The National Association of Reverse Mortgage Lenders (NRMLA) said this week it has submitted comments to the U.S. Department of Housing and Urban Development (HUD) requesting that the agency at least align its cybersecurity reporting requirements with those of Ginny Mae. However, ideally the extension should be even longer.
A draft mortgage letter (ML) was posted on September 30 and is still available visible on the drawing board for single-family homesan online portal for proposed but not yet implemented HUD policies. The ML provides updated requirements for when Federal Housing Administration (FHA) approved lenders must notify HUD within 36 hours of initial detection “when a reportable cyber incident occurs.”

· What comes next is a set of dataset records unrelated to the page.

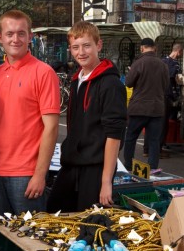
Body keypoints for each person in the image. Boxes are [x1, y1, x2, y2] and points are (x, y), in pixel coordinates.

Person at [0, 9, 60, 217]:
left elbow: (51, 128)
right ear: (0, 37)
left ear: (30, 36)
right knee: (3, 234)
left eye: (21, 33)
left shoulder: (44, 72)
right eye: (10, 34)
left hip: (26, 174)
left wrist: (39, 175)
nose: (15, 39)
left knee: (30, 234)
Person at [46, 21, 127, 212]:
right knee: (54, 211)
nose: (81, 52)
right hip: (72, 164)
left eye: (86, 46)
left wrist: (106, 181)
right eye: (75, 47)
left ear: (98, 45)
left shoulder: (111, 84)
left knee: (89, 222)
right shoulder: (77, 80)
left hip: (95, 169)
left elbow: (114, 135)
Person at [123, 37, 169, 171]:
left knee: (131, 137)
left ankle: (128, 165)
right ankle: (152, 168)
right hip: (157, 108)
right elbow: (166, 86)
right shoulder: (163, 65)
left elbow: (128, 83)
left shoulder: (138, 63)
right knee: (154, 141)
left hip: (139, 108)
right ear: (154, 48)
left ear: (142, 48)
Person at [143, 43, 184, 157]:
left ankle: (146, 149)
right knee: (162, 124)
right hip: (165, 97)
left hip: (154, 95)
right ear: (179, 51)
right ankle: (158, 150)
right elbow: (173, 78)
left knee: (151, 123)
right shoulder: (174, 64)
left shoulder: (161, 61)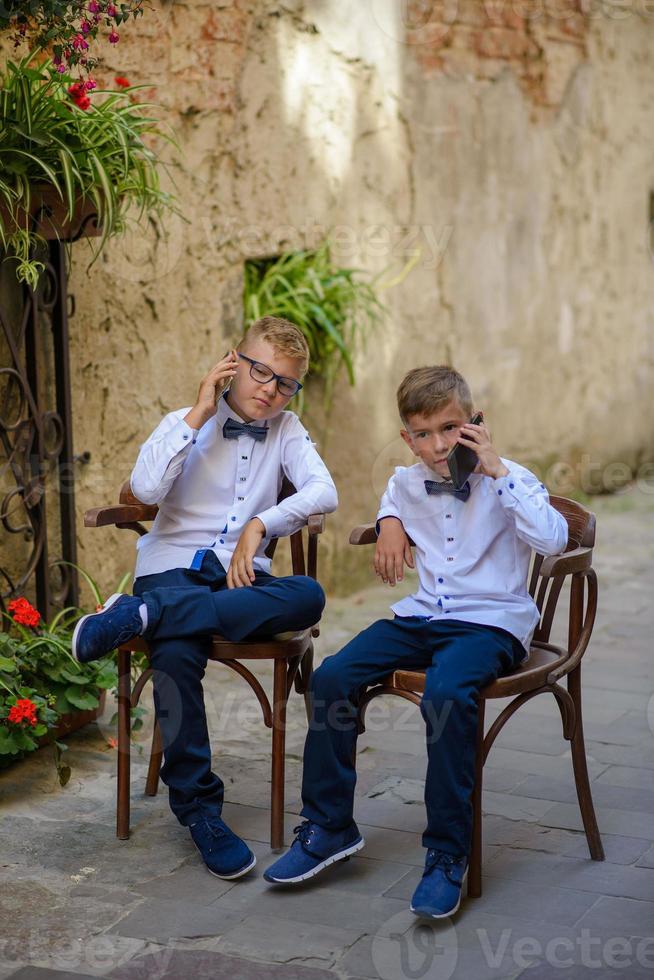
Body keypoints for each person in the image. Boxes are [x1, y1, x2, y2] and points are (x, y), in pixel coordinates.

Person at [264, 365, 568, 919]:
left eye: (450, 429)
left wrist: (497, 469)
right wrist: (388, 522)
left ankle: (447, 854)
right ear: (407, 437)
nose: (437, 446)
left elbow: (553, 537)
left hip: (492, 623)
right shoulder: (403, 483)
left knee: (448, 694)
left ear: (475, 424)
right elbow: (392, 498)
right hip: (424, 616)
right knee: (332, 676)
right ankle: (330, 826)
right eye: (422, 434)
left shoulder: (509, 477)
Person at [72, 316, 338, 881]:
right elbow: (144, 492)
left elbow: (324, 491)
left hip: (239, 581)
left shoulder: (288, 431)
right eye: (259, 370)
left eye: (283, 382)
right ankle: (199, 812)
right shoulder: (183, 422)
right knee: (174, 654)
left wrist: (262, 523)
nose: (268, 388)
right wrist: (198, 410)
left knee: (307, 596)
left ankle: (141, 616)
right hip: (170, 568)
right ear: (232, 362)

The document “provides a clearer definition of what constitutes a cyber incident and requires FHA-approved mortgage holders to notify HUD as soon as possible – but no later than 36 hours – after determining that a reportable cyber incident has occurred,” said an announcement of the draft document published in September. “These updated reporting requirements harmonize FHA with existing standards established by federal banking agencies.”
But NRMLA said in a letter submitted through the Drafting Table that a better option would be to instead join similar policies that Ginnie Mae announced earlier this year. The government company has a Memorandum for all participants (APM) in March that instead gives issuers a 48-hour timeframe to notify the company of the relevant details regarding a suspected breach.
The trade association announced the move in an email update to its members. In consultation with HUD issues and NRMLA maintenance committees, the ideal scenario would be better alignment with a timetable proposed by the Office of the National Cyber Directora division within the White Housesaid NRMLA.
“[T]The goal of harmonizing cybersecurity standards across all federal agencies, as proposed by the Office of the National Cyber Director, is commendable and the proposed timeline for reporting incidents is more realistic and reasonable,” the NRMLA letter said. “For that reason, we strongly advocate that the Department revise its ML and adopt the 72-hour reporting deadline proposed by the Office of the National Cyber Director.”
HUD’s proposed guidelines would themselves be an extension. ML 2024-10issued in May, shortened the requirement to just 12 hours. But NRMLA argues that an extension to 72 hours would serve to “harmonize” the requirements of multiple federal agencies.
Global companies have become increasingly susceptible to the actions of bad actors seeking to compromise computer systems and either steal data or hold systems hostage for a fee via ‘ransomware’. Such attacks compromise the information security systems of companies around the world and can expose consumers’ personal and financial information.
In August the Federal Agency for Housing Financing (FHFA)’s Office of the Inspector General released a report saying the agency was highly vulnerable to hacking. The FBI reported earlier this year that cybercrime losses will reach a record high of $12.8 billion by 2023. loanDepot was hit hard by a cyber attack in January and the company said the event impacted its business performance in the first quarter of 2024.
Other entities recently hit by cyber attacks include Mr. Cooper Group, First American And Fidelity National Financialservicer’s parent Loan care. Each of these incidents resulted in companies temporarily disabling certain systems to thwart attacks that exposed customer data. The increasing frequency of cybercrime has many of these entities on edge.